AFAC, ou le Jardin arabe sous toutes ses boutures

Créé en 2007, l’incontournable Fonds Arabe pour la culture et les arts (AFAC) est devenu, au fil des ans, l’indispensable parrain de la scène créative régionale. Pour célébrer ses 15 ans de vitalité, le rendez-vous est donné à Rabat du 31 août au 2 septembre avec « On Entering the Garden », une série d’événements autour de la thématique des jardins. Rencontre, à cette occasion, avec Rasha Salti et Tarek el-Ariss, les curateurs de l’évènement.

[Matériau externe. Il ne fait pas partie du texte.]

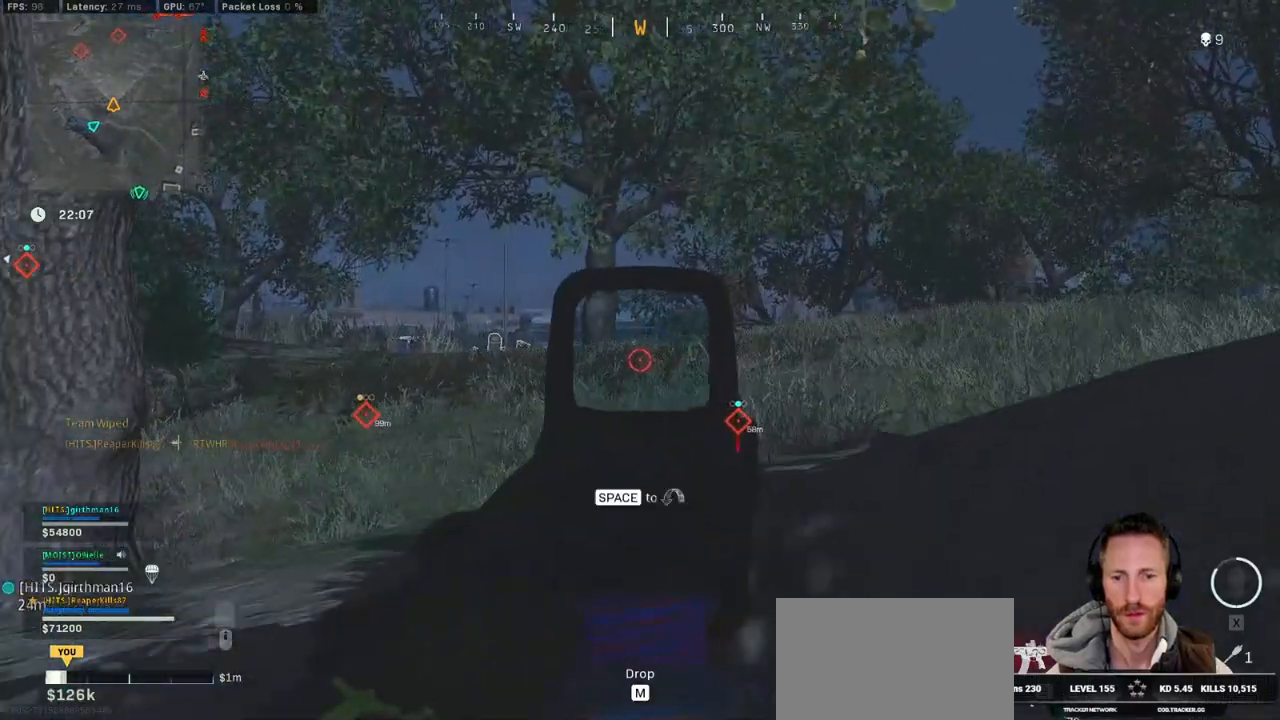
{"keys": ["a", "shift", "w"], "mouse": [], "events": [[33, "a", "up"], [33, "space", "down"], [50, "mouse_right", "up"], [133, "space", "up"], [250, "shift", "down"], [467, "a", "down"]]}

AFAC, ou le Jardin arabe sous toutes ses boutures

« Engrams in the Library at Night » de Rana el-Nemr. Photo DR

Rythme ternaire : c’est sur un pas faste, lourd et majestueux que s’avancent les instruments introduisant le corps de vestale, le visage immaculé puis le phrasé mélancolique de la sublime Asmahan. Nous sommes en 1938. Sur des paroles de Abdelaziz Salam et une composition de Medhat Assem, la diva syro-libanaise s’apprête à entrer dans l’enclos d’un jardin d’où émane un parfum de fleurs enivrant. Luxuriante langueur, ses yeux émeraude se posent sur le chant d’amour d’un rossignol qui semble peut-être chanter, dans Dakhalti marra fi gineina, l’un des derniers glas de la Nahda (Renaissance) commencée quelques deux siècles plus tôt. Nous sommes à la veille de la grande déflagration, l’heure est grave ; la Renaissance cède le pas à la fabrique des remords.


Rasha Salti. DR

De ce jardin mélancolique, pourtant, et à presque un siècle d’intervalle, une branche de jasmin de nuit semble se détacher gaiement pour se faufiler dans les pixels de mon écran d’ordinateur, formant une case à l’intérieur de laquelle est installé à sa table, en plein et juste cœur d’un riad à Rabat, Tarek el-Ariss, professeur et chairman du département d’études sur le Moyen-Orient à l’Université de Dartmouth aux États-Unis. À sa droite, des tiges de géraniums rouges et fuchsia joufflues contaminent les bacs à fleurs berlinois de Rasha Salti, curatrice indépendante. Pour ma part, me voilà assis à mon bureau dans un enclos de béton, à Beyrouth, d’où résistent encore çà et là des souimanga de Palestine et autres pigeons affolés. Rencontre tripartite, faunique et florale pour tenter de débroussailler ce qui perdure de l’éden arabe.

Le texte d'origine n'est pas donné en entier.